O Espiritismo codificado por Allan Kardec jamais propôs a aceitação cega de qualquer ensinamento.

Ao contrário, estabeleceu como princípio metodológico o exame criterioso dos fatos, a comparação das comunicações espirituais, a concordância universal dos ensinos dos Espíritos e a permanente submissão das ideias ao controle da razão.

A fé racional, conforme desenvolvida na Doutrina Espírita, não elimina o pensamento crítico.

Estimula-o.

Não dispensa a investigação.

Favorece-a.

Não substitui a inteligência.

Convida ao seu aperfeiçoamento.

Por essa razão, a esperança espírita não depende de milagres que suspendam arbitrariamente as Leis Naturais.

Ela apoia-se na confiança de que essas Leis são sábias, justas e conduzem, inevitavelmente, ao progresso do Espírito.

A esperança transforma-se, assim, em atitude consciente diante da vida.

Jesus e a esperança que age

Os Evangelhos oferecem numerosos exemplos dessa esperança ativa.

Jesus jamais incentivou a acomodação.

Quando consolava alguém, frequentemente convidava também à transformação.

Ao enfermo, recomendava retomar a própria caminhada.

Ao desanimado, oferecia coragem.

Ao arrependido, abria possibilidades de recomeço.

Ao mesmo tempo, demonstrava absoluta confiança na capacidade de renovação moral do ser humano.

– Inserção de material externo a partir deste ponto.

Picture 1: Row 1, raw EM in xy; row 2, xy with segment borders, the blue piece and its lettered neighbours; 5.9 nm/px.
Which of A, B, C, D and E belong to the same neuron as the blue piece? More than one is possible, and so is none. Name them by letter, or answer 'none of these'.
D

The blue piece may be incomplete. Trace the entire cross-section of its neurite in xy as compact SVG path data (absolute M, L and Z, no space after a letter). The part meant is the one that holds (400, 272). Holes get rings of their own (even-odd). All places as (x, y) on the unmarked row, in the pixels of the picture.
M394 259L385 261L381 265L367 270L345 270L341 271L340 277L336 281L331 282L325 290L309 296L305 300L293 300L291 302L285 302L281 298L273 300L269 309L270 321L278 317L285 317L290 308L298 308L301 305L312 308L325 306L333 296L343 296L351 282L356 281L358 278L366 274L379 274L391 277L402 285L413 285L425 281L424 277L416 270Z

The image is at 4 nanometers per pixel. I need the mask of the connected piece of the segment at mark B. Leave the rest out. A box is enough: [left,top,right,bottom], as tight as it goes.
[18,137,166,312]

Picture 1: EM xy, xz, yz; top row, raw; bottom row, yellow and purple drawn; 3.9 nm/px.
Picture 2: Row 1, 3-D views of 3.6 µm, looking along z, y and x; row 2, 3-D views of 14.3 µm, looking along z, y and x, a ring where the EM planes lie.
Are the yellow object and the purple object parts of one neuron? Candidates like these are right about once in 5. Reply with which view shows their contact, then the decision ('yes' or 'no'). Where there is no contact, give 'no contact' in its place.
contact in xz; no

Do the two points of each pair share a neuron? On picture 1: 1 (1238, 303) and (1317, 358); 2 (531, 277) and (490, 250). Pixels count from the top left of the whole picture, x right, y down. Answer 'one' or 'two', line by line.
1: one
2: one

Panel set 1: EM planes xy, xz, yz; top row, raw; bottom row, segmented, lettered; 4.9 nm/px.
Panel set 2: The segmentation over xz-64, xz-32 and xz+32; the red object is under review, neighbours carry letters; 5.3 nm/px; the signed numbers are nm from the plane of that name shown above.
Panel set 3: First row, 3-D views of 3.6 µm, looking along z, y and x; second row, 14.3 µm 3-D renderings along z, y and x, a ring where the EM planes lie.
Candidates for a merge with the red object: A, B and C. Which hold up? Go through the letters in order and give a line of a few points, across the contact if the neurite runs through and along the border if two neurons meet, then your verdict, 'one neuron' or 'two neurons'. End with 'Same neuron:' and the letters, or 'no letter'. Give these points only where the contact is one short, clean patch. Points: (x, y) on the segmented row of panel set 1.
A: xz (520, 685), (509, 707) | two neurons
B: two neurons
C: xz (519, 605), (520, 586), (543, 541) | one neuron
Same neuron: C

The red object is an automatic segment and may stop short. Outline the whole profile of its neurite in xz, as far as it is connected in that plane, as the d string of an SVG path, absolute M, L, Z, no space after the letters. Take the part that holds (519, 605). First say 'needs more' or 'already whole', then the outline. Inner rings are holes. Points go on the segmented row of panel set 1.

Essa confiança não ignorava as dificuldades.

Reconhecia-as.

Mas via além delas.

A parábola do semeador talvez sintetize esse ensinamento.

Nem todas as sementes encontram imediatamente terreno fértil.

Algumas se perdem.

Outras demoram a germinar.

Entretanto, aquelas que encontram solo preparado produzem frutos abundantes.

Também a esperança atua dessa maneira.

Ela semeia possibilidades.

O desenvolvimento depende do cultivo perseverante.

A esperança diante dos desafios contemporâneos

Vivemos uma época marcada por mudanças rápidas.

As transformações tecnológicas alteram profundamente as relações humanas.

Os desafios ambientais preocupam governos e pesquisadores.

As tensões econômicas afetam milhões de famílias.

O crescimento dos transtornos emocionais evidencia que o progresso material, por si só, não garante equilíbrio interior.

Nesse contexto, torna-se ainda mais necessário distinguir esperança de otimismo ingênuo.

O otimismo superficial costuma ignorar os problemas.

A esperança racional reconhece-os sem permitir que eles paralisem a ação.

Ela inspira planejamento, trabalho, cooperação e perseverança.

Da mesma forma, distingue-se do pessimismo, que frequentemente conclui pela inutilidade dos esforços humanos.

A Doutrina Espírita propõe caminho diferente.

Reconhece as imperfeições individuais e coletivas.

Entretanto, demonstra que elas representam etapas transitórias do processo evolutivo do Espírito.

A humanidade encontra-se em permanente aprendizado.

Cada geração recebe a responsabilidade de construir condições melhores para as gerações seguintes.

Essa compreensão transforma a esperança em compromisso.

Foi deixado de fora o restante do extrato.